48 守護神

 遅れてきた石田が、白夜の言葉の前にぴかぴかの板に触れた。  

 ぶぉん、と音が鳴り四角に青い光が灯った。

「……これ、多分スクリーンだよ、テレビ画面みたいな」

 今や青く輝く板、スクリーンに訳の分からない記号がつらつら並ぶ。そして小さな正方形の連なりが空中に現れた。

 もう白夜にも何だか判った。

「……つまりこれはタッチパネルのキーボードだな……封印……こんなメカメカしい物とは」

 意外な展開に白夜は呆れる。この世界は魔法があり怪物がいるファンタジー世界と思いこんでいた。なのにスクリーンとタッチパネルキーボード……つまりパソコンが出現するとは。
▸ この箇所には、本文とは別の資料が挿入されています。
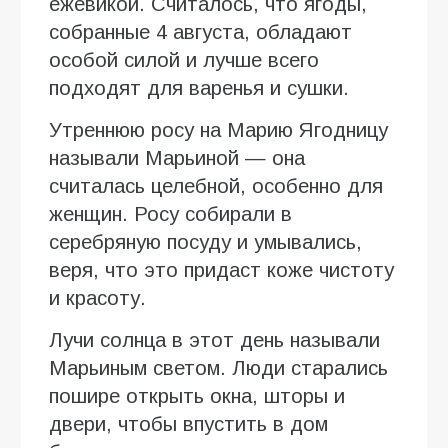
ежевикой. Считалось, что ягоды,
собранные 4 августа, обладают
особой силой и лучше всего
подходят для варенья и сушки.
Утреннюю росу на Марию Ягодницу
называли Марьиной — она
считалась целебной, особенно для
женщин. Росу собирали в
серебряную посуду и умывались,
веря, что это придаст коже чистоту
и красоту.
Лучи солнца в этот день называли
Марьиным светом. Люди старались
пошире открыть окна, шторы и
двери, чтобы впустить в дом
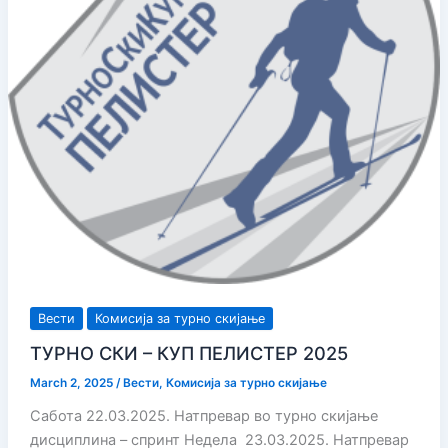
Вести
Комисија за турно скијање
ТУРНО СКИ – КУП ПЕЛИСТЕР 2025
March 2, 2025
/
Вести
,
Комисија за турно скијање
Сабота 22.03.2025. Натпревар во турно скијање
дисциплина – спринт Недела 23.03.2025. Натпревар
「多分、このコンピューターは異世界の物なんだよ。僕等みたいにこの世界とは違う場所から来たモノ……あるいはだから異世界の人間が必要だったのかな?」

 石田はぶつぶつと一人考え込んでいる。

「で? どう使うんだ? 俺にはさっきから出ている記号がさっぱり読めないが」

 考えるのを放棄したのか、立花が石田に尋ねた。そう、何でも翻訳機みたいだったエレクトラの指輪が機能していない。

「……それは……ぼくも」

「じゃあどうしようもないじゃない、ここまで来て……全くもうっ」

 真田が何で出来てるか判らない地面を蹴る。

「いいえ」片倉が静かに否定した。

「出来るわ……私達には魔法がある……確か、読めない文字を読む魔法があったわ」

「コンプリート・レターっ!」

 真田、石田、朧が同時に叫び、小西は不思議そうな表情になる。

「ソーサラー、ウィザード、ウォーロック、吟遊詩人が使える魔法だ」

 石田達は一言呟くと魔道書を取り出し、指で一つ一つ呪文をなぞり出す。

「あの~、らららはソーサラーだけど使えないんですけど?」

 みんな小西に構う時間がないようだ。

「またスルーかよ! まじむかつくっ」

「出来そうか?」

 恐る恐る訊ねる白夜に、真田、石田、朧、片倉はきつく目をつぶりながら答える。

「ちょっとまって! 今呪文を覚えるから」

「これ、いけそうじゃーん!」

 成田の表情が明るくなる。

 四人はそれぞれ魔法を唱えると、四つのコンピューターの前に立った。

「うん、判る……だけど少し時間がかかりそう」

「そうね、打ち込む文字が多すぎる」

 石田と片倉が眉を潜めるが、小早川は何度も強く頷いた。

「何時間だって待つ、それで元の世界に帰れるんだろ」

 白夜も含め誰もが首肯した。これまでの旅を思えばコンピューターを操作する時間なんて何でもない。

 だが一人、源白夜は決意する。

 ……これで封印を終えたら僕だけでもこの世界に残ろう。

 彼にはやることが残っている。放置されている本田と嶋の遺体を埋めて弔い、エルヴィデス城でアンデレの正体を明かし、黒咲達も探し……困難だろうが、斉藤も助ける。

 白夜は密かに唇を噛みしめた。

 ……待ってろよ……なんとかして……。

 彼の密かなは考えは突然鳴ったサイレンにより破られた。

 四人が空中に映し出されているキーボードに指を触れた瞬間だった。

「な、なんだよ? これ」 

 鳴り続ける耳障りな音に、小早川が首を巡らせた。

 瞬間、巨大な人型の何かが前触れもなく三年四組の前に出現した。

 顔がカメラのレンズみたいになっている金属の巨人だ。